- WHAT THE EXERCISE ASKS
Reproduce the forum thread on running two subwoofer setups word for word, in full.

Start of EXCERPTED TEXT

# Multiple subs, multiple setups, can it easily be done?



## Rob Flanery (Apr 25, 2011)

I'm new here so please forgive my ignorance...

I have a new home theater I am building at current and have plans to run two different sub systems for different viewing audiences. The main system will consist of one or more folded Horns and the second system will be 2 Velodyne 1220 ported enclosures. They are to be controlled by a Behringer if I can figure how to route the signals to switch between the two. I am new to the Behringer DSP1124 and am wondering if it is possible to set the unit up with multiple files. I have been reading on the setup of this unit but have not caught on to whether it can handle separate calibrations. 

The reason for wanting to run two different systems is that my children and their friends often watch movies together and when I get this finished the big folded horn I am building for the theater may well be too much for small children. I plan to run my smaller subs for this purpose and save the heavy stuff for myself and friends. While I could simply plug up the small units and give little effort to their calibration I think that it would be rather nice to have them optimized for use just as I intend for the bigger sub(s). 

I am pretty confused in the learning process so I suspect that means I am soon to have a break through. Or just get completely lost in the weeds.


----------



## Wayne A. Pflughaupt (Apr 13, 2006)

Welcome to the Forum, Rob!



> I have been reading on the setup of this unit but have not caught on to whether it can handle separate calibrations.


The BFD has two fully independent channels. You can split your AVR’s sub output to feed both channels, and program one channel for your serious subs and the other for your kiddie subs. :T

Regards,
Wayne


----------



## robbo266317 (Sep 22, 2008)

Welcome Rob.
Hope you enjoy your stay.


----------



## Rob Flanery (Apr 25, 2011)

Thanks for the welcome guys...

I am glad that I can do this. I have not read thoroughly enough as I am sure you are aware. This will give me the chance to get crazy and build a few things and still be able to fall back to the standard setup for those more timid. 

I look forward to learning a lot and watching my theater progress as the time goes by. 

Now off to read. :rofl2:


----------

End of EXCERPTED TEXT
Start of THE DATA

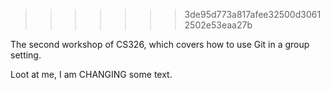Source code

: 
>>>>>>> 3de95d773a817afee32500d30612502e53eaa27b

The second workshop of CS326, which covers how to use Git in a group setting.

Loot at me, I am CHANGING some text.
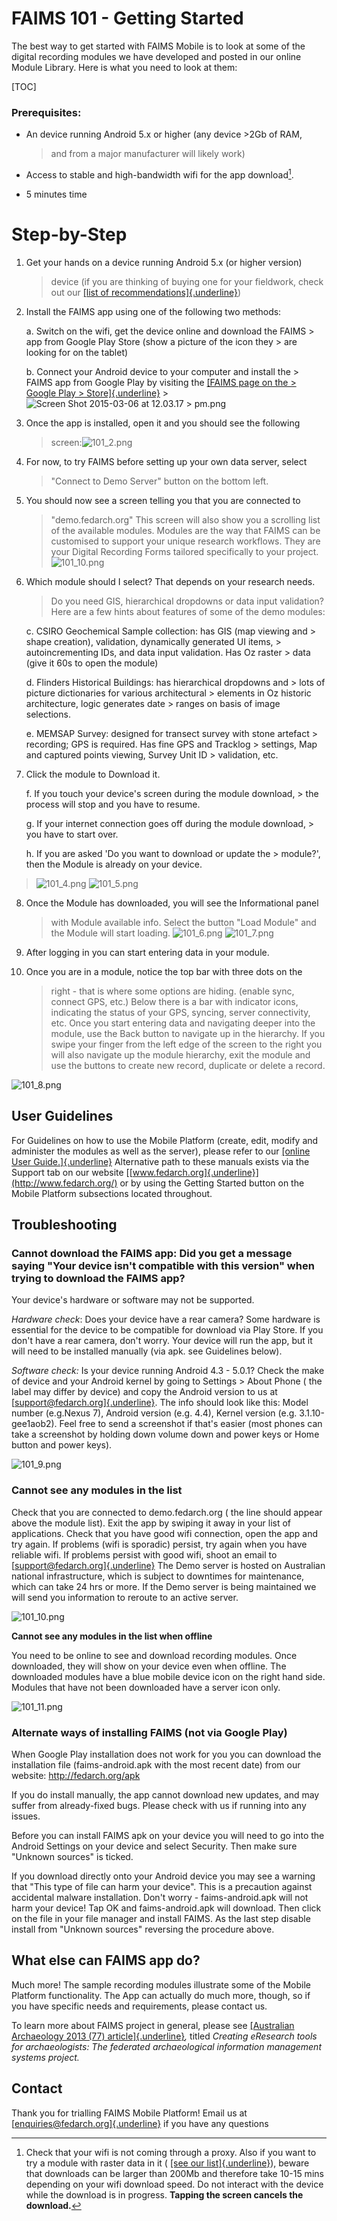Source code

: # FAIMS 101 - Getting Started

The best way to get started with FAIMS Mobile is to look at some of the
digital recording modules we have developed and posted in our online
Module Library. Here is what you need to look at them:

[TOC]

### Prerequisites:

-   An device running Android 5.x or higher (any device >2Gb of RAM,
    > and from a major manufacturer will likely work)

-   Access to stable and high-bandwidth wifi for the app download[^1].

-   5 minutes time

Step-by-Step
============

1.  Get your hands on a device running Android 5.x (or higher version)
    > device (if you are thinking of buying one for your fieldwork,
    > check out our [[list of
    > recommendations]{.underline}](https://www.fedarch.org/news/2016Devices/))

2.  Install the FAIMS app using one of the following two methods:

    a.  Switch on the wifi, get the device online and download the FAIMS
        > app from Google Play Store (show a picture of the icon they
        > are looking for on the tablet)

    b.  Connect your Android device to your computer and install the
        > FAIMS app from Google Play by visiting the [[FAIMS page on the
        > Google Play
        > Store]{.underline}](https://play.google.com/store/apps/details?id=au.org.intersect.faims.android&hl=en)
        > ![Screen Shot 2015-03-06 at 12.03.17
        > pm.png](img/media/image9.png)

3.  Once the app is installed, open it and you should see the following
    > screen:![101_2.png](img/media/image1.png)

4.  For now, to try FAIMS before setting up your own data server, select
    > "Connect to Demo Server" button on the bottom left.

5.  You should now see a screen telling you that you are connected to
    > "demo.fedarch.org" This screen will also show you a scrolling list
    > of the available modules. Modules are the way that FAIMS can be
    > customised to support your unique research workflows. They are
    > your Digital Recording Forms tailored specifically to your
    > project.![101_10.png](img/media/image8.png)

6.  Which module should I select? That depends on your research needs.
    > Do you need GIS, hierarchical dropdowns or data input validation?
    > Here are a few hints about features of some of the demo modules:

    c.  CSIRO Geochemical Sample collection: has GIS (map viewing and
        > shape creation), validation, dynamically generated UI items,
        > autoincrementing IDs, and data input validation. Has Oz raster
        > data (give it 60s to open the module)

    d.  Flinders Historical Buildings: has hierarchical dropdowns and
        > lots of picture dictionaries for various architectural
        > elements in Oz historic architecture, logic generates date
        > ranges on basis of image selections.

    e.  MEMSAP Survey: designed for transect survey with stone artefact
        > recording; GPS is required. Has fine GPS and Tracklog
        > settings, Map and captured points viewing, Survey Unit ID
        > validation, etc.

7.  Click the module to Download it.

    f.  If you touch your device's screen during the module download,
        > the process will stop and you have to resume.

    g.  If your internet connection goes off during the module download,
        > you have to start over.

    h.  If you are asked 'Do you want to download or update the
        > module?', then the Module is already on your device.

> ![101_4.png](img/media/image5.png)
> ![101_5.png](img/media/image2.png)

8.  Once the Module has downloaded, you will see the Informational panel
    > with Module available info. Select the button "Load Module" and
    > the Module will start loading.
    > ![101_6.png](img/media/image4.png)
    > ![101_7.png](img/media/image10.png)

9.  After logging in you can start entering data in your module.

10. Once you are in a module, notice the top bar with three dots on the
    > right - that is where some options are hiding. (enable sync,
    > connect GPS, etc.) Below there is a bar with indicator icons,
    > indicating the status of your GPS, syncing, server connectivity,
    > etc. Once you start entering data and navigating deeper into the
    > module, use the Back button to navigate up in the hierarchy. If
    > you swipe your finger from the left edge of the screen to the
    > right you will also navigate up the module hierarchy, exit the
    > module and use the buttons to create new record, duplicate or
    > delete a record.

![101_8.png](img/media/image6.png)

User Guidelines
---------------

For Guidelines on how to use the Mobile Platform (create, edit, modify
and administer the modules as well as the server), please refer to our
[[online User Guide.]{.underline}](https://faimsproject.atlassian.net/wiki/display/MobileUser/Home)
Alternative path to these manuals exists via the Support tab on our
website [[www.fedarch.org]{.underline}](http://www.fedarch.org/) or by
using the Getting Started button on the Mobile Platform subsections
located throughout.

Troubleshooting
---------------

### Cannot download the FAIMS app: Did you get a message saying "Your device isn't compatible with this version" when trying to download the FAIMS app?

Your device's hardware or software may not be supported.

*Hardware check*: Does your device have a rear camera? Some hardware is
essential for the device to be compatible for download via Play Store.
If you don't have a rear camera, don't worry. Your device will run the
app, but it will need to be installed manually (via apk. see Guidelines
below).

*Software check:* Is your device running Android 4.3 - 5.0.1? Check the
make of device and your Android kernel by going to Settings > About
Phone ( the label may differ by device) and copy the Android version to
us at [[support@fedarch.org]{.underline}](mailto:support@fedarch.org).
The info should look like this: Model number (e.g.Nexus 7), Android
version (e.g. 4.4), Kernel version (e.g. 3.1.10-gee1aob2). Feel free to
send a screenshot if that's easier (most phones can take a screenshot
by holding down volume down and power keys or Home button and power
keys).

![101_9.png](img/media/image3.png)

### Cannot see any modules in the list

Check that you are connected to demo.fedarch.org ( the line should
appear above the module list). Exit the app by swiping it away in your
list of applications. Check that you have good wifi connection, open the
app and try again. If problems (wifi is sporadic) persist, try again
when you have reliable wifi. If problems persist with good wifi, shoot
an email to
[[support@fedarch.org]{.underline}](mailto:support@fedarch.org) The
Demo server is hosted on Australian national infrastructure, which is
subject to downtimes for maintenance, which can take 24 hrs or more. If
the Demo server is being maintained we will send you information to
reroute to an active server.

![101_10.png](img/media/image8.png)

**Cannot see any modules in the list when offline**

You need to be online to see and download recording modules. Once
downloaded, they will show on your device even when offline. The
downloaded modules have a blue mobile device icon on the right hand
side. Modules that have not been downloaded have a server icon only.

![101_11.png](img/media/image7.png)

### Alternate ways of installing FAIMS (not via Google Play)

When Google Play installation does not work for you you can download the
installation file (faims-android.apk with the most recent date) from our
website: http://fedarch.org/apk

If you do install manually, the app cannot download new updates, and may
suffer from already-fixed bugs. Please check with us if running into any
issues.

Before you can install FAIMS apk on your device you will need to go into
the Android Settings on your device and select Security. Then make sure
"Unknown sources" is ticked.

If you download directly onto your Android device you may see a warning
that "This type of file can harm your device". This is a precaution
against accidental malware installation. Don't worry -
faims-android.apk will not harm your device! Tap OK and
faims-android.apk will download. Then click on the file in your file
manager and install FAIMS. As the last step disable install from
"Unknown sources" reversing the procedure above.

What else can FAIMS app do?
---------------------------

Much more! The sample recording modules illustrate some of the Mobile
Platform functionality. The App can actually do much more, though, so if
you have specific needs and requirements, please contact us.

To learn more about FAIMS project in general, please see [[Australian
Archaeology 2013 (77)
article]{.underline}](http://search.informit.com.au/documentSummary;dn=721992925861948;res=IELHSS)*,*
titled *Creating eResearch tools for archaeologists: The federated
archaeological information management systems project.*

Contact
--------

Thank you for trialling FAIMS Mobile Platform! Email us at
[[enquiries@fedarch.org]{.underline}](mailto:enquiries@fedarch.org) if
you have any questions

[^1]: Check that your wifi is not coming through a proxy. Also if you
    want to try a module with raster data in it ( [[see our
    list]{.underline}](https://docs.google.com/a/fedarch.org/spreadsheets/d/13fvm_syQD-QEQIJTEUqSkQoWeZyFjbkfIlG5AjhzRxA/edit#gid=1324979025)),
    beware that downloads can be larger than 200Mb and therefore take
    10-15 mins depending on your wifi download speed. Do not interact
    with the device while the download is in progress. **Tapping the
    screen cancels the download.**
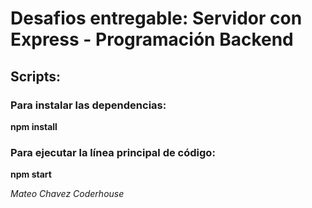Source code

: # Desafios entregable: Servidor con Express - Programación Backend

## Scripts:

### Para instalar las dependencias:

**npm install**

### Para ejecutar la línea principal de código:

**npm start**

_Mateo Chavez_
_Coderhouse_
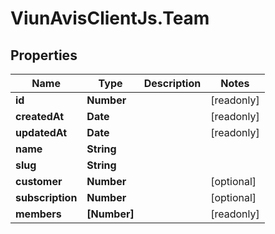 # ViunAvisClientJs.Team

## Properties

Name | Type | Description | Notes
------------ | ------------- | ------------- | -------------
**id** | **Number** |  | [readonly] 
**createdAt** | **Date** |  | [readonly] 
**updatedAt** | **Date** |  | [readonly] 
**name** | **String** |  | 
**slug** | **String** |  | 
**customer** | **Number** |  | [optional] 
**subscription** | **Number** |  | [optional] 
**members** | **[Number]** |  | [readonly] 


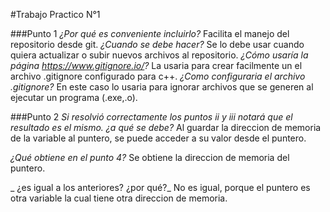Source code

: #Trabajo Practico  N°1

###Punto 1
_¿Por qué es conveniente incluirlo?_
Facilita el manejo del repositorio desde git.
_¿Cuando se debe hacer?_
Se lo debe usar cuando quiera actualizar o subir nuevos archivos al repositorio.
_¿Cómo usaría la página https://www.gitignore.io/?_
La usaria para crear facilmente un el archivo .gitignore configurado para c++.
_¿Como configuraria el archivo .gitignore?_
En este caso lo usaria para ignorar archivos que se generen al ejecutar un programa (.exe,.o).

###Punto 2
_Si resolvió correctamente los puntos ii y iii notará que el resultado es el mismo. ¿a qué se debe?_
Al guardar la direccion de memoria de la variable al puntero, se puede acceder a su valor desde el puntero.

_¿Qué obtiene en el punto 4?_
Se obtiene la direccion de memoria del puntero.

_ ¿es igual a los anteriores? ¿por qué?_
No es igual, porque el puntero es otra variable la cual tiene otra direccion de memoria.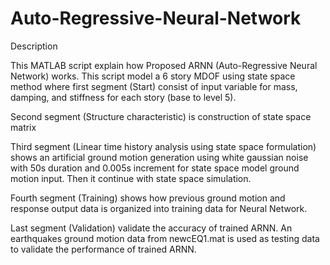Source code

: # Auto-Regressive-Neural-Network
Description

This MATLAB script explain how Proposed ARNN (Auto-Regressive Neural Network) works. 
This script model a 6 story MDOF using state space method where
first segment (Start) consist of input variable for mass, damping, and
stiffness for each story (base to level 5).

Second segment (Structure characteristic) is construction of state space matrix

Third segment (Linear time history analysis using state space formulation)
shows an artificial ground motion generation using white gaussian noise
with 50s duration and 0.005s increment for state space model ground motion 
input. Then it continue with state space simulation.

Fourth segment (Training) shows how previous ground motion and response
output data is organized into training data for Neural Network.

Last segment (Validation) validate the accuracy of trained ARNN. An
earthquakes ground motion data from newcEQ1.mat is used as testing data to
validate the performance of trained ARNN.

End of THE DATA

- WRITTEN REPLY
# Multiple subs, multiple setups, can it easily be done?



## Rob Flanery (Apr 25, 2011)

I'm new here so please forgive my ignorance...

I have a new home theater I am building at current and have plans to run two different sub systems for different viewing audiences. The main system will consist of one or more folded Horns and the second system will be 2 Velodyne 1220 ported enclosures. They are to be controlled by a Behringer if I can figure how to route the signals to switch between the two. I am new to the Behringer DSP1124 and am wondering if it is possible to set the unit up with multiple files. I have been reading on the setup of this unit but have not caught on to whether it can handle separate calibrations. 

The reason for wanting to run two different systems is that my children and their friends often watch movies together and when I get this finished the big folded horn I am building for the theater may well be too much for small children. I plan to run my smaller subs for this purpose and save the heavy stuff for myself and friends. While I could simply plug up the small units and give little effort to their calibration I think that it would be rather nice to have them optimized for use just as I intend for the bigger sub(s). 

I am pretty confused in the learning process so I suspect that means I am soon to have a break through. Or just get completely lost in the weeds.


----------



## Wayne A. Pflughaupt (Apr 13, 2006)

Welcome to the Forum, Rob!



> I have been reading on the setup of this unit but have not caught on to whether it can handle separate calibrations.


The BFD has two fully independent channels. You can split your AVR’s sub output to feed both channels, and program one channel for your serious subs and the other for your kiddie subs. :T

Regards,
Wayne


----------



## robbo266317 (Sep 22, 2008)

Welcome Rob.
Hope you enjoy your stay.


----------



## Rob Flanery (Apr 25, 2011)

Thanks for the welcome guys...

I am glad that I can do this. I have not read thoroughly enough as I am sure you are aware. This will give me the chance to get crazy and build a few things and still be able to fall back to the standard setup for those more timid. 

I look forward to learning a lot and watching my theater progress as the time goes by. 

Now off to read. :rofl2:


----------